A. From the 1960s into the 1980s, Gelman Sciences discharged manufacturing wash water into ponds on its Wagner Rd. property. Bacteria in the ponds were supposed to break down contaminants but had little effect on 1,4-dioxane, which the EPA classifies as a known animal carcinogen and a likely human carcinogen.

A lawsuit by Michigan’s attorney general was settled in a 1992 consent judgement in which Gelman agreed to pump out the contaminated water and treat it to reduce dioxane levels. But the plume has continued to spread, and there are concerns about eventual contamination of Barton Pond, the primary source of Ann Arbor’s drinking water.

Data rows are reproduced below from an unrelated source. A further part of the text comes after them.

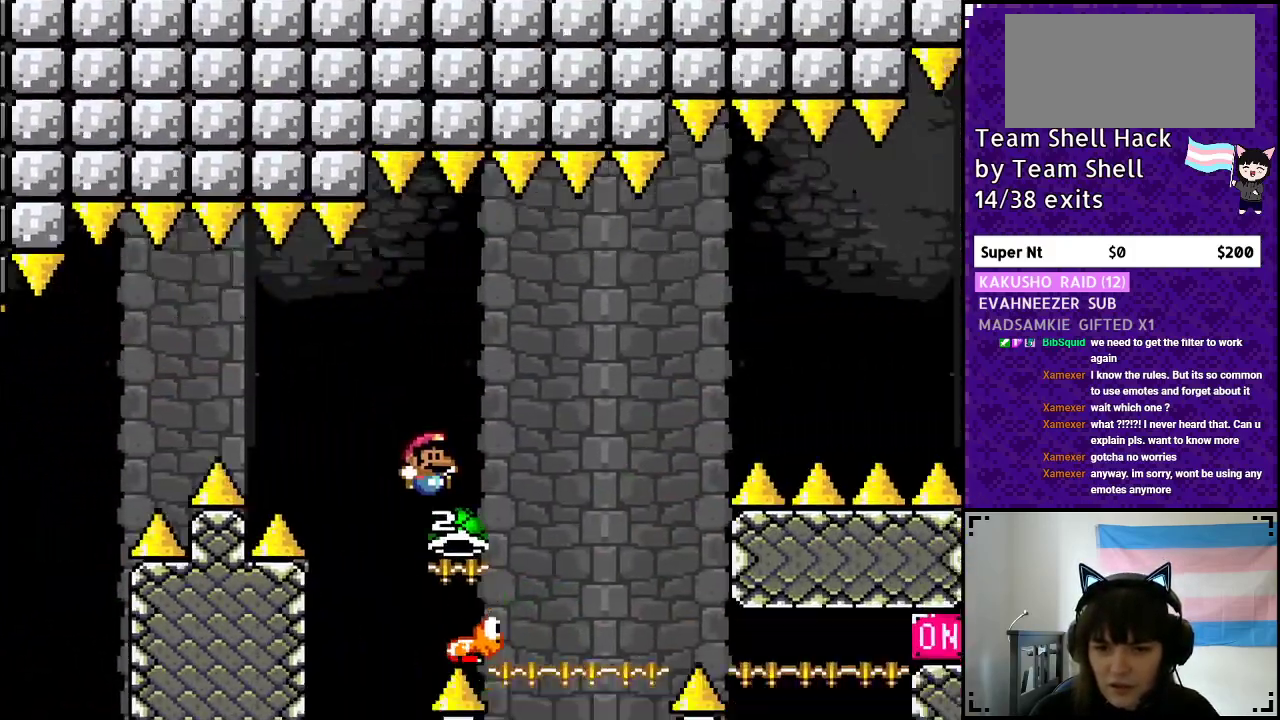
{"buttons": ["B", "Y"], "events": [[200, "Y", "down"], [350, "DPAD_RIGHT", "up"], [400, "DPAD_LEFT", "down"], [500, "DPAD_LEFT", "up"]]}
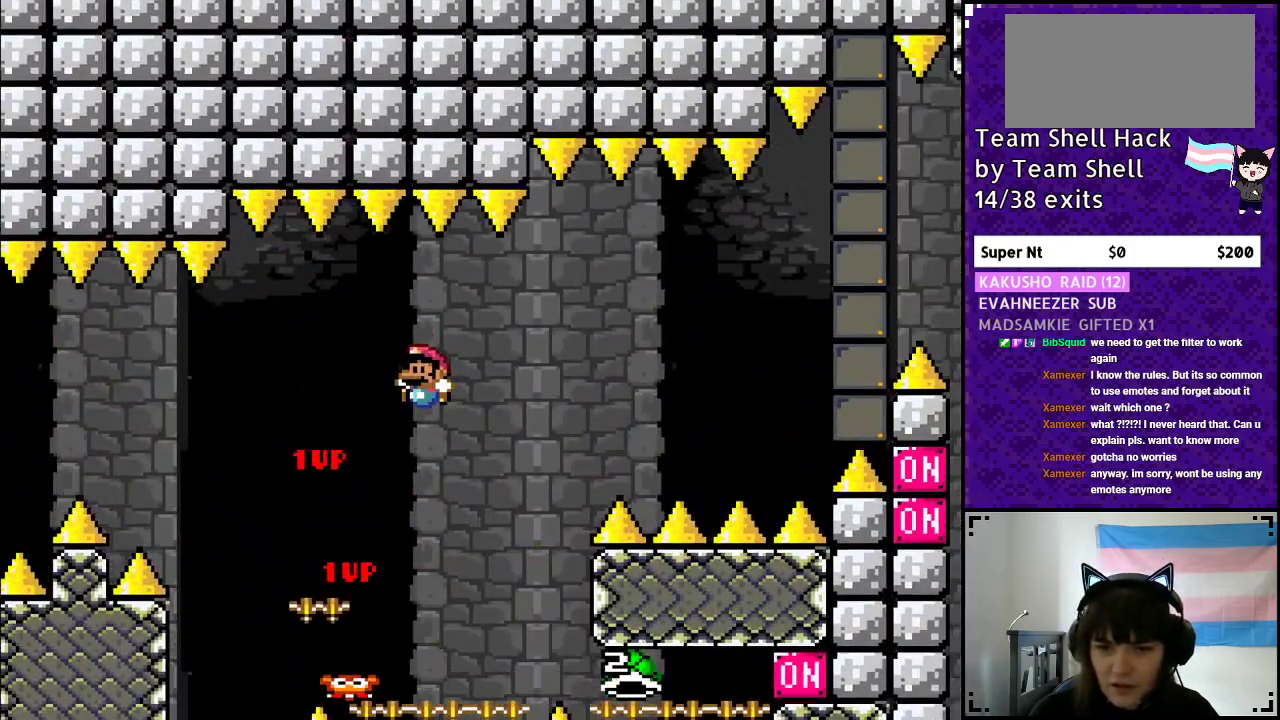
{"buttons": ["B", "Y", "DPAD_RIGHT"], "events": [[300, "B", "up"], [350, "DPAD_RIGHT", "down"], [400, "B", "down"]]}
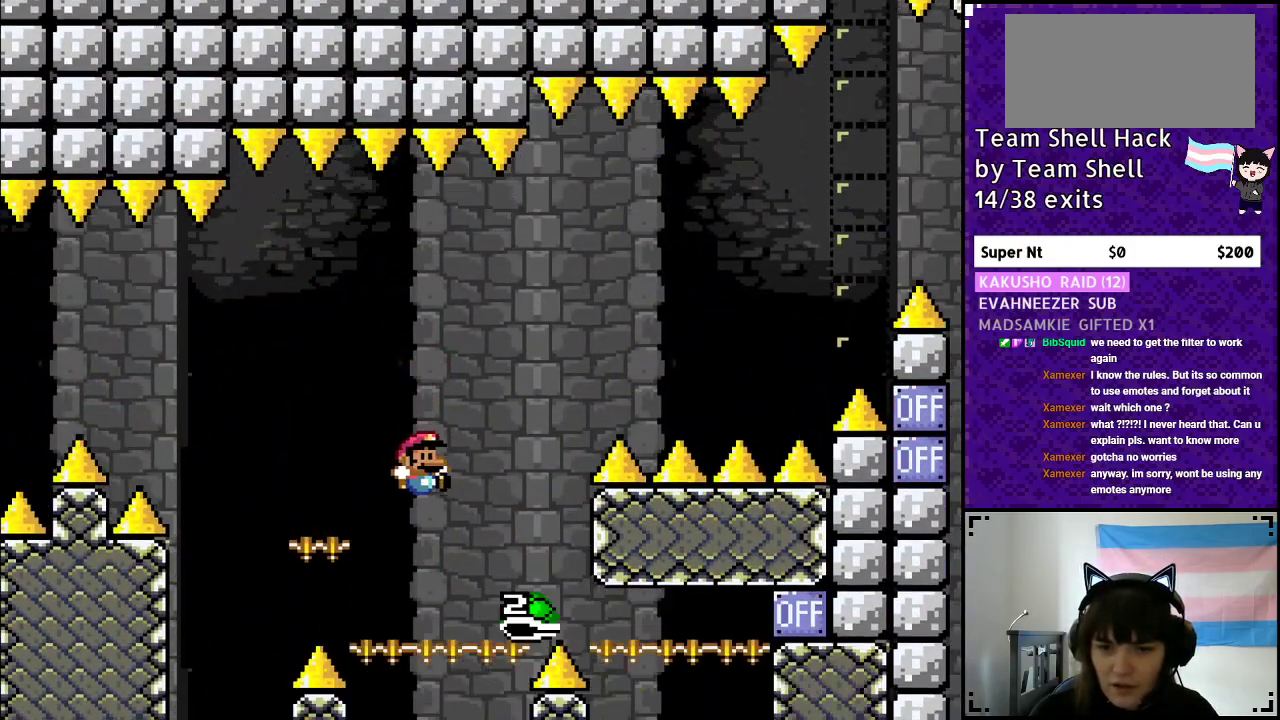
{"buttons": ["B", "DPAD_RIGHT"], "events": [[50, "DPAD_RIGHT", "up"], [500, "DPAD_RIGHT", "down"], [500, "Y", "up"]]}
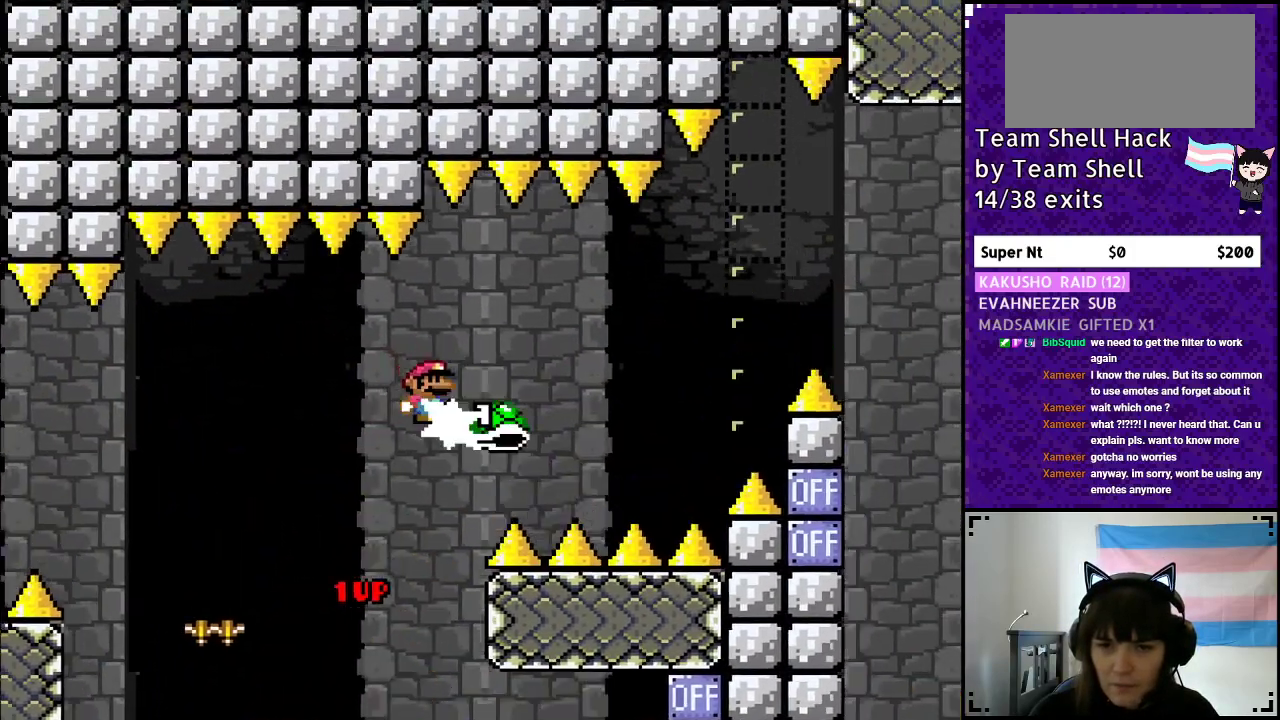
{"buttons": ["B", "Y", "DPAD_RIGHT"], "events": [[50, "Y", "down"], [300, "DPAD_RIGHT", "up"], [350, "DPAD_RIGHT", "down"]]}
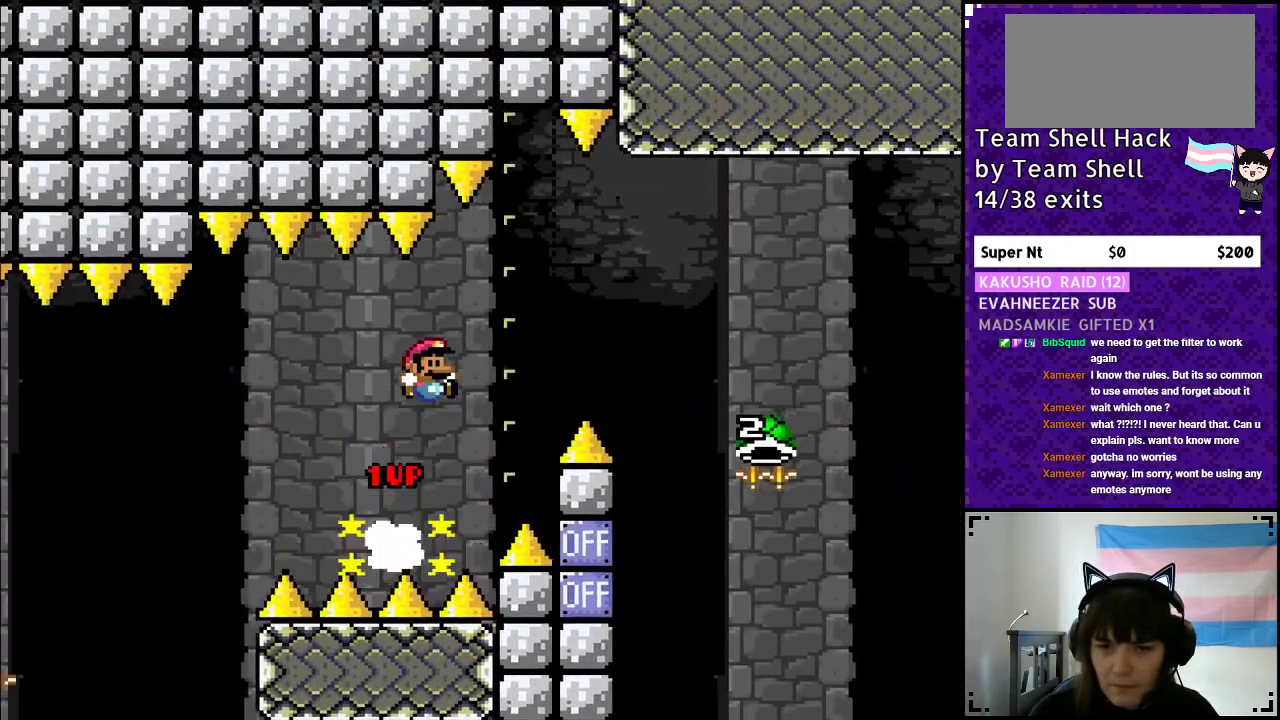
{"buttons": ["B", "Y", "DPAD_RIGHT"], "events": []}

After rejecting a proposed new consent decree, the city, Scio Township, and Washtenaw County all called on the EPA to intervene. Last April, Governor Whitmer sent a supporting letter, and a site sampling plan was completed last month. Meanwhile, last year the plume was detected north of M-14.

If it becomes a Superfund site, the EPA could compel Gelman’s successor company to put in more extraction and monitoring wells to halt the plume and restore the water to stricter standards. If the company contests the order, the EPA would do the cleanup itself and sue to recover the cost.

Superfund projects have moved notoriously slowly in the past, and the EPA has estimated that the process to qualify the Gelman site would take about three years. But its cleanup efforts are receiving a fresh infusion of funding thanks to the recently passed federal infrastructure bill.